This demo demonstrates how to access the open DrugBank dataset. This dataset contains identifiers and names for integration with other data resources.
Wishart DS, et al., DrugBank 5.0: a major update to the DrugBank database for 2018. Nucleic Acids Res. 2017 Nov 8.
doi:10.1093/nar/gkx1037.
In [2]:
from pyspark.sql import SparkSession
from mmtfPyspark.datasets import drugBankDataset
In [4]:
spark = SparkSession.builder\
.master("local[*]")\
.appName("DrugBankDemo") \
.getOrCreate()
In [8]:
openDrugLinks = drugBankDataset.get_open_drug_links()
openDrugLinks.columns
Out[8]:
['DrugBankID',
'AccessionNumbers',
'Commonname',
'CAS',
'UNII',
'Synonyms',
'StandardInChIKey']
In [9]:
openDrugLinks = openDrugLinks.filter("StandardInChIKey IS NOT NULL")
In [10]:
openDrugLinks.select("DrugBankID","Commonname","CAS","StandardInChIKey").show()

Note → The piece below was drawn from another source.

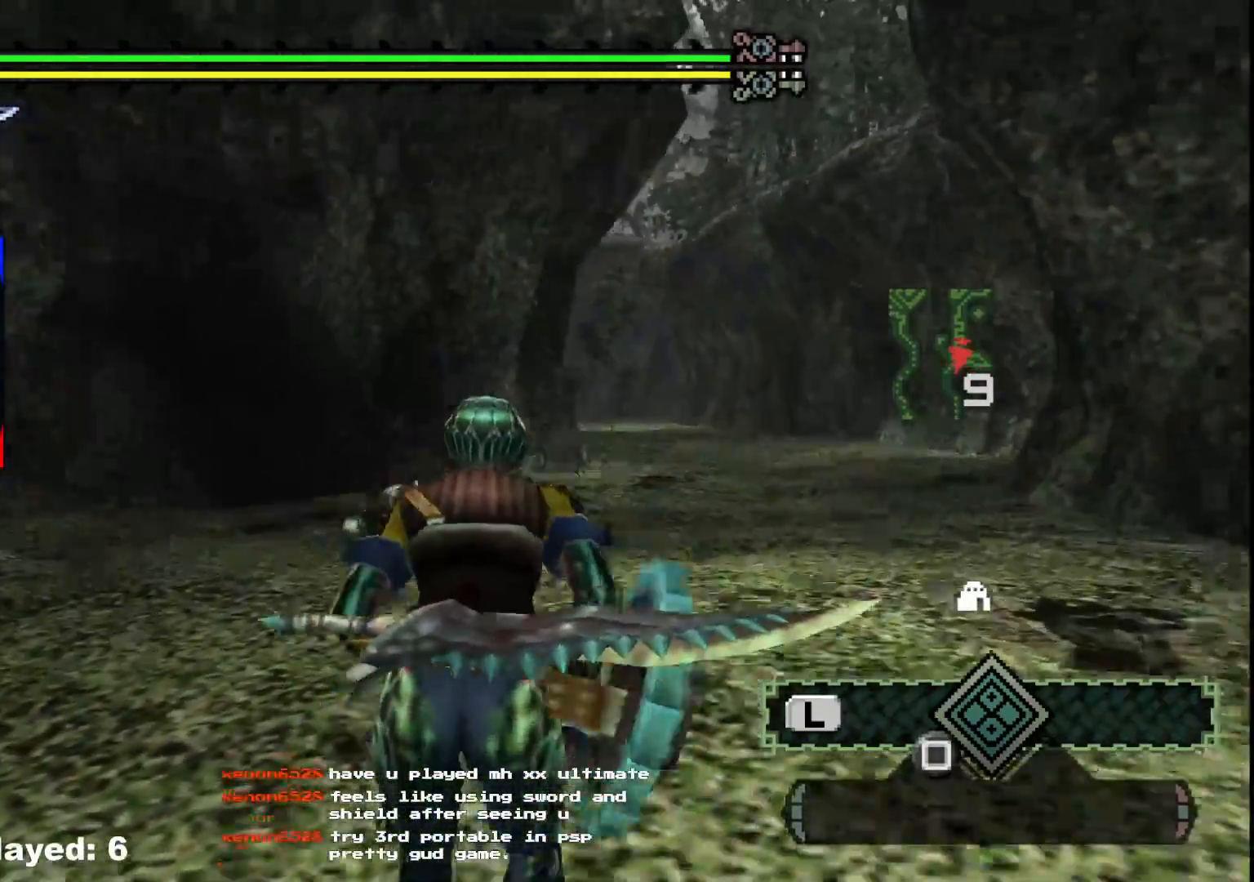
{"buttons": [], "left_stick": "up", "right_stick": "center", "events": []}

+----------+--------------------+-----------+--------------------+
|DrugBankID| Commonname| CAS| StandardInChIKey|
+----------+--------------------+-----------+--------------------+
| DB00006| Bivalirudin|128270-60-0|OIRCOABEOLEUMC-GE...|
| DB00014| Goserelin| 65807-02-5|BLCLNMBMMGCOAS-UR...|
| DB00027| Gramicidin D| 1405-97-6|NDAYQJDHGXTBJL-MW...|
| DB00035| Desmopressin| 16679-58-6|NFLWUMRGJYTJIN-NX...|
| DB00050| Cetrorelix|120287-85-6|SBNPWPIBESPSIF-MH...|
| DB00080| Daptomycin|103060-53-3|DOAKLVKFURWEDJ-RW...|
| DB00091| Cyclosporine| 59865-13-3|PMATZTZNYRCHOR-CG...|
| DB00093| Felypressin| 56-59-7|SFKQVVDKFKYTNA-DZ...|
| DB00104| Octreotide| 83150-76-9|DEQANNDTNATYII-OU...|
| DB00106| Abarelix|183552-38-7|AIWRTTMUVOZGPW-HS...|
| DB00114| Pyridoxal Phosphate| 54-47-7|NGVDGCNFYWLIFO-UH...|
| DB00115| Cyanocobalamin| 68-19-9|RMRCNWBMXRMIRW-WZ...|
| DB00116|Tetrahydrofolic acid| 135-16-0|MSTNYGQPCMXVAQ-KI...|
| DB00117| Histidine| 71-00-1|HNDVDQJCIGZPNO-YF...|
| DB00118| Ademetionine| 29908-03-0|MEFKEPWMEQBLKI-AI...|
| DB00119| Pyruvic acid| 127-17-3|LCTONWCANYUPML-UH...|
| DB00120| L-Phenylalanine| 63-91-2|COLNVLDHVKWLRT-QM...|
| DB00121| Biotin| 58-85-5|YBJHBAHKTGYVGT-ZK...|
| DB00122| Choline| 62-49-7|OEYIOHPDSNJKLS-UH...|
| DB00123| L-Lysine| 56-87-1|KDXKERNSBIXSRK-YF...|
+----------+--------------------+-----------+--------------------+
only showing top 20 rows
The DrugBank password protected datasets contain more information. YOu need to create a DrugBank account and supply username/passwork to access these datasets.
In [13]:
username = "<your DrugBank account username>"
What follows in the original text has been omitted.